Segment Open

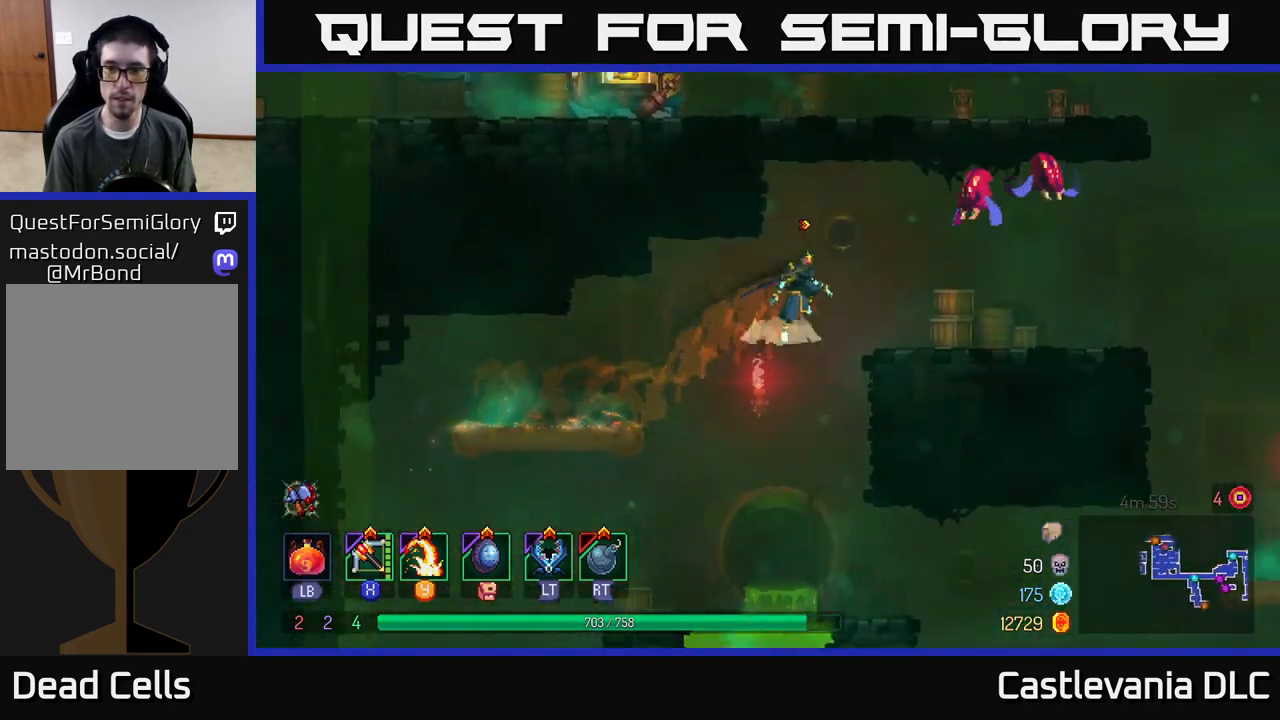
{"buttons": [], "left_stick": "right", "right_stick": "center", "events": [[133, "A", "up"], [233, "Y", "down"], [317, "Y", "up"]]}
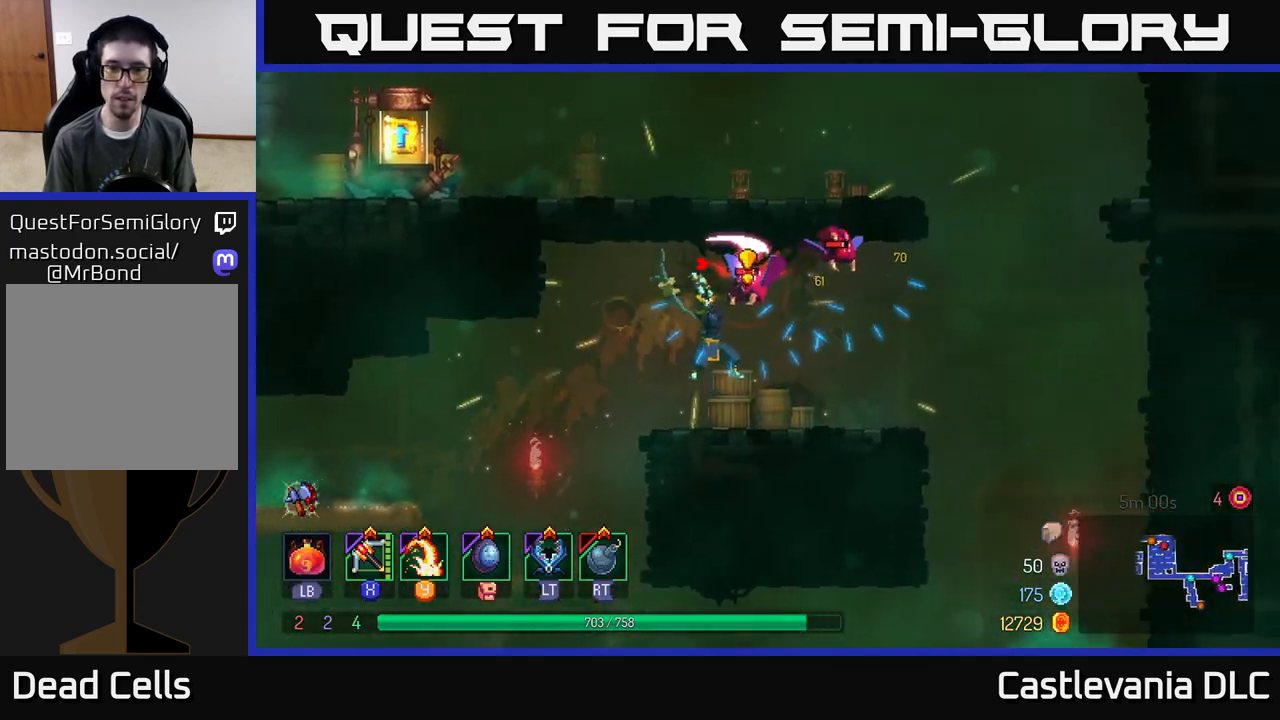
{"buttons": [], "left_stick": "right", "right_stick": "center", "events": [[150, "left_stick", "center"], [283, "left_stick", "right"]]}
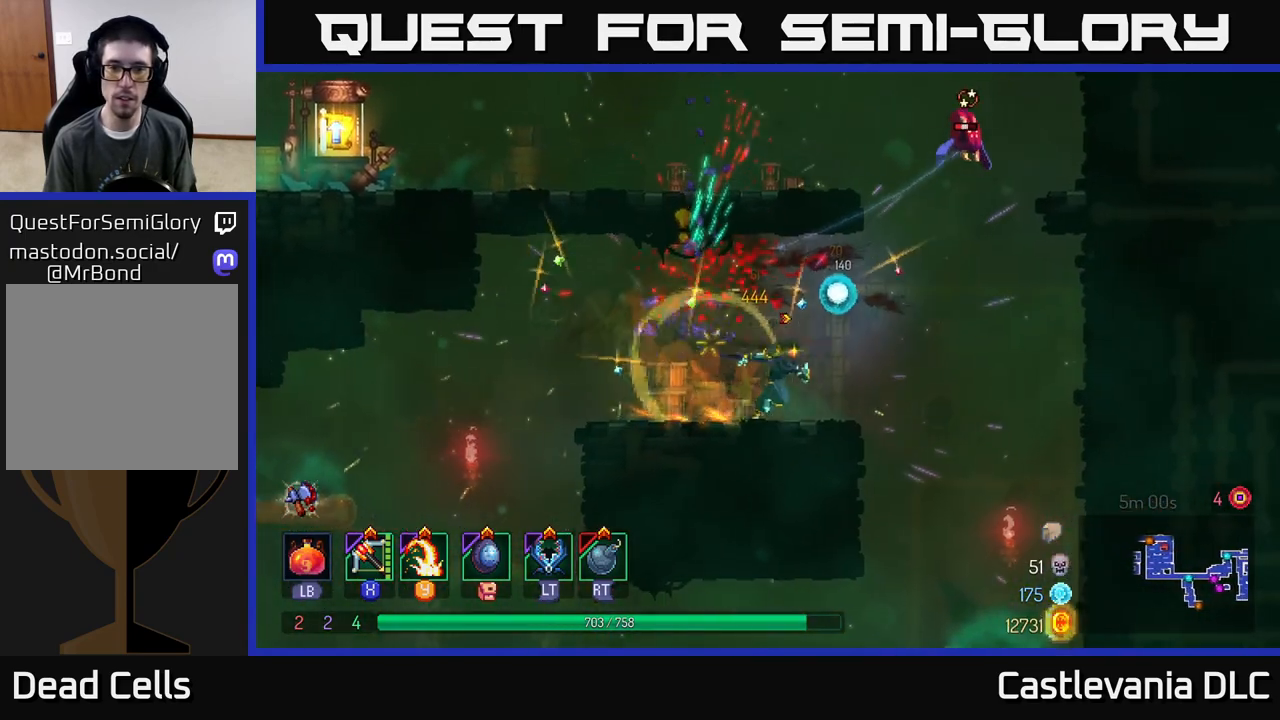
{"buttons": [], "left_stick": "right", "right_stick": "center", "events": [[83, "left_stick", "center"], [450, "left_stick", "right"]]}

Segment Closed
Segment Open

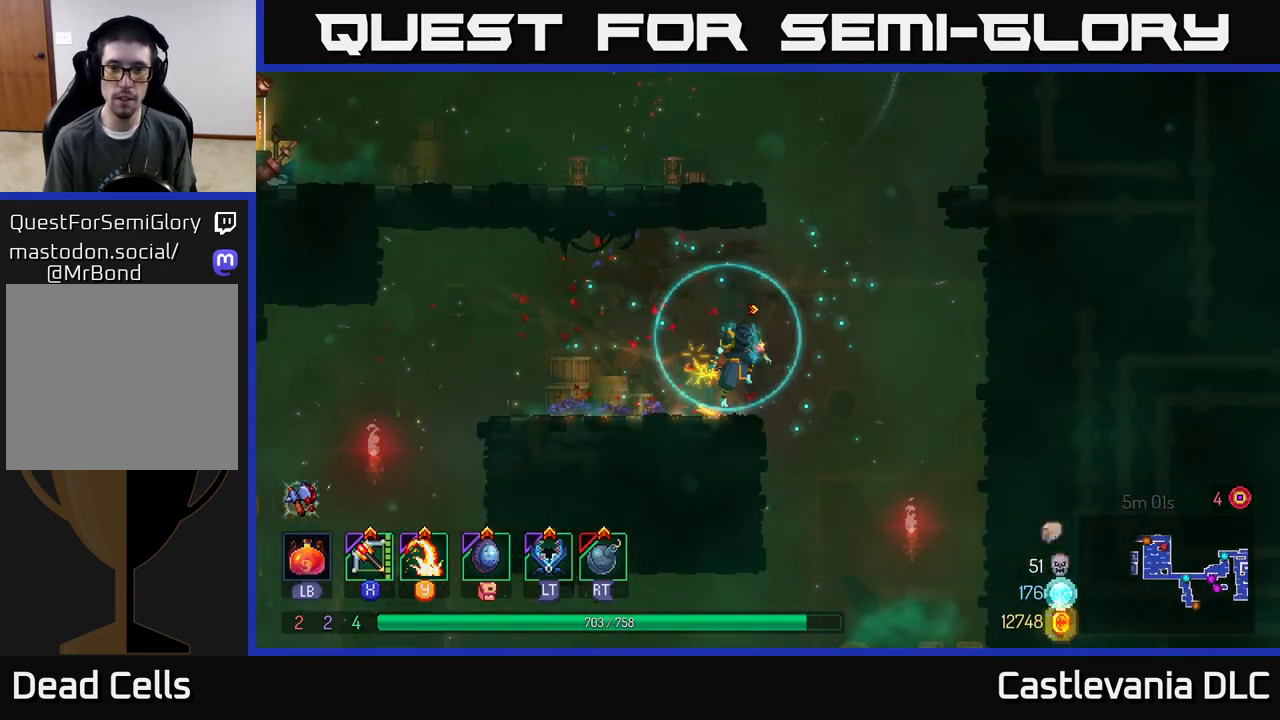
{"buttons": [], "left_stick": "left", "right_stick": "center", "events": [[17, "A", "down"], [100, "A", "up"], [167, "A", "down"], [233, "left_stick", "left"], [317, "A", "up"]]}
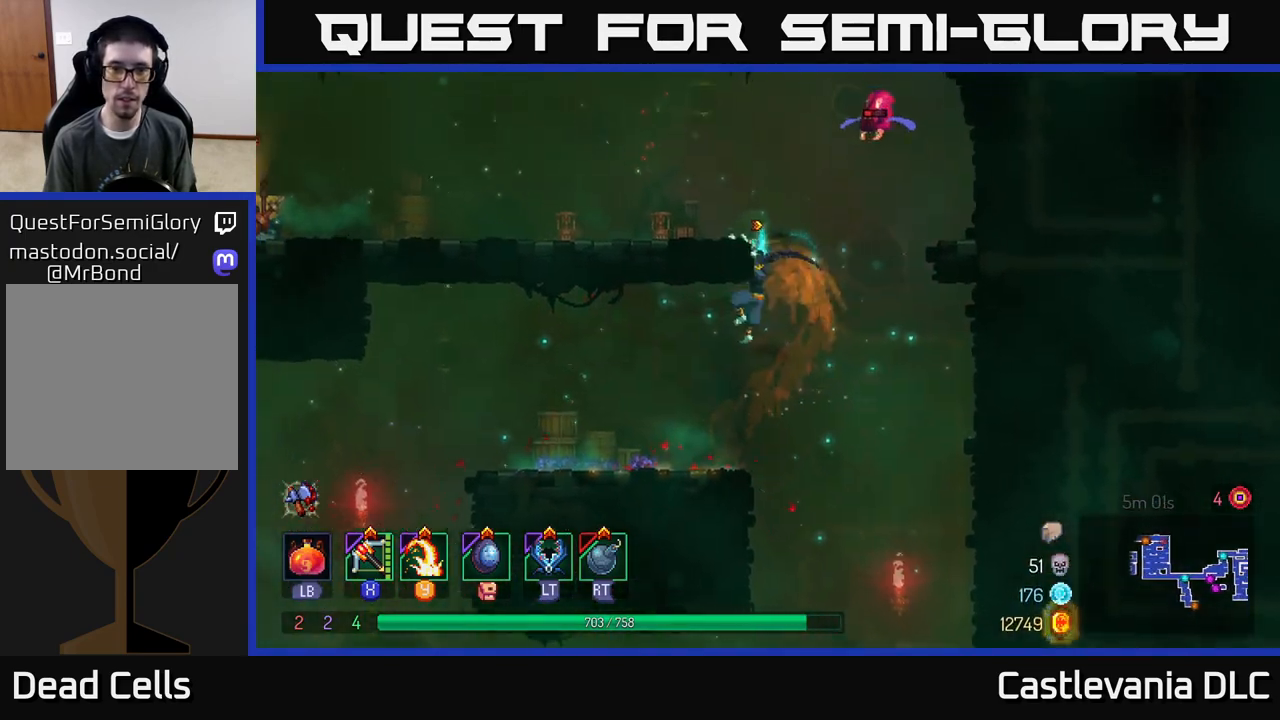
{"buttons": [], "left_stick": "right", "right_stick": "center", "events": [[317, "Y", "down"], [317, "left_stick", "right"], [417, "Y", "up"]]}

Segment Closed
Segment Open

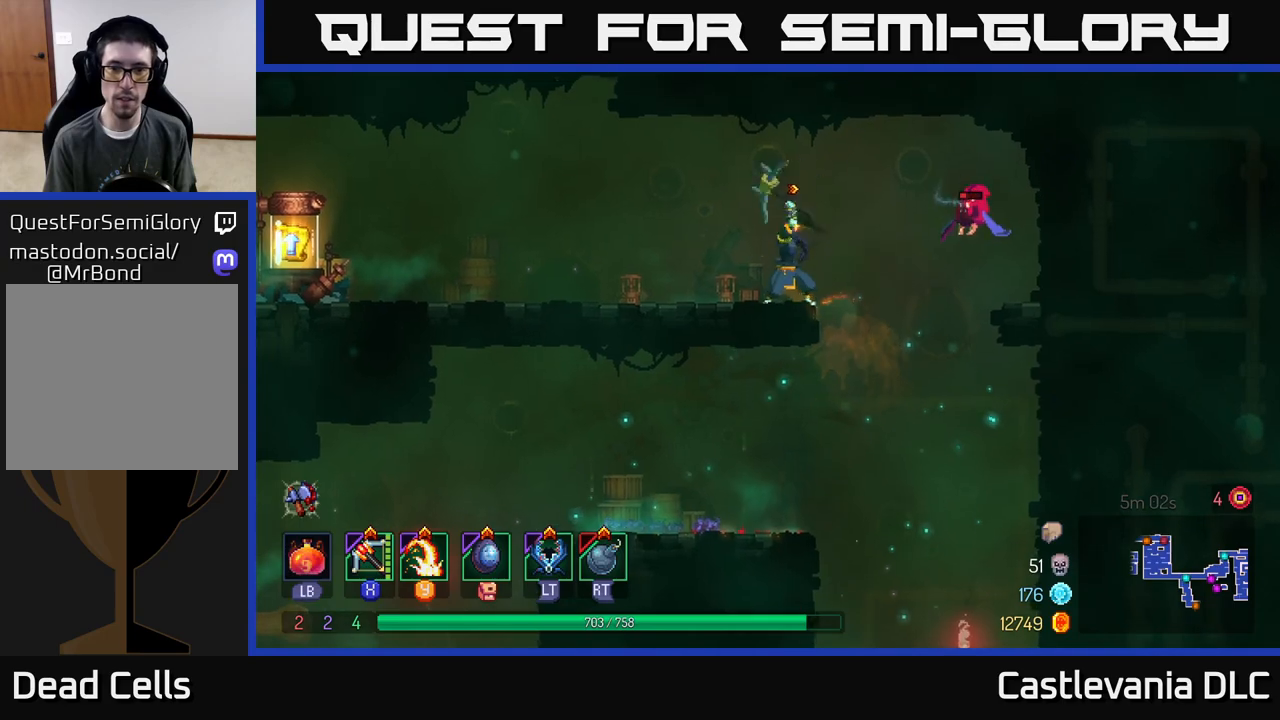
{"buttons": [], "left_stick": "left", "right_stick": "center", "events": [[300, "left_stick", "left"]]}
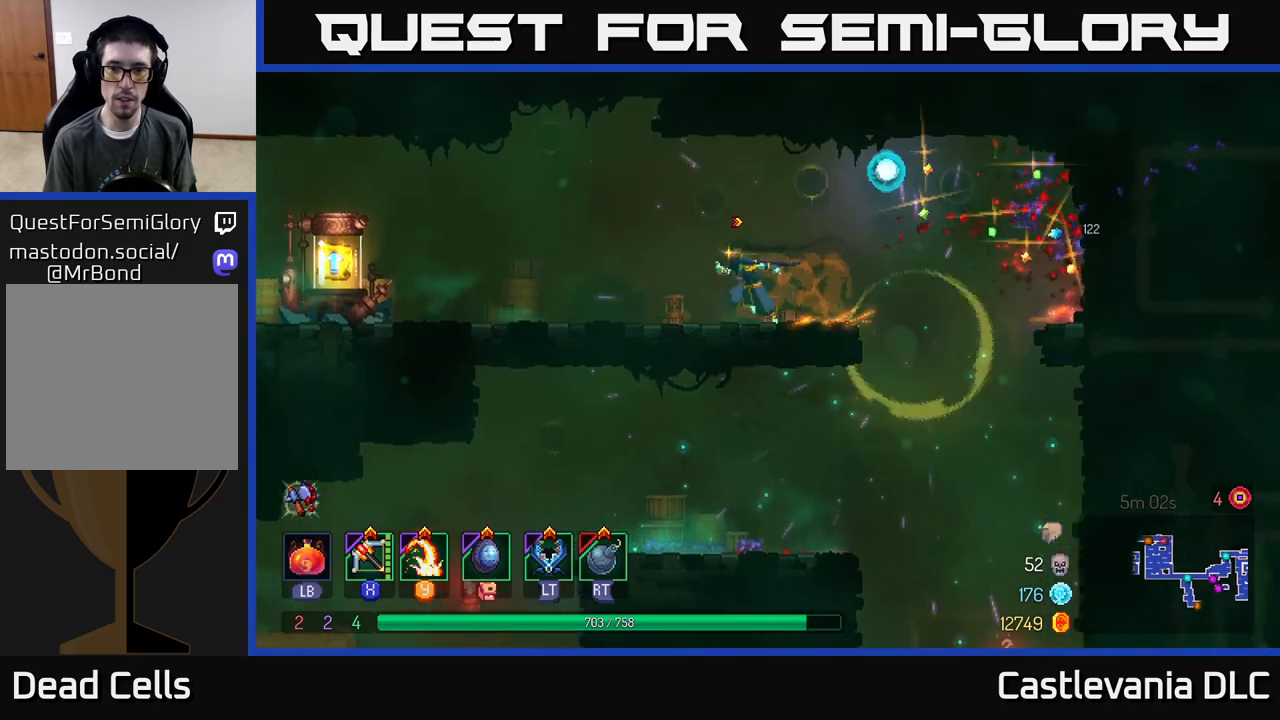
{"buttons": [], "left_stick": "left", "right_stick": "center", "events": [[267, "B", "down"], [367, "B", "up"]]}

Segment Closed

> [Work task]
Tally the lines of the material above that include the word "down", then state that tally alone.

> [Task result]
4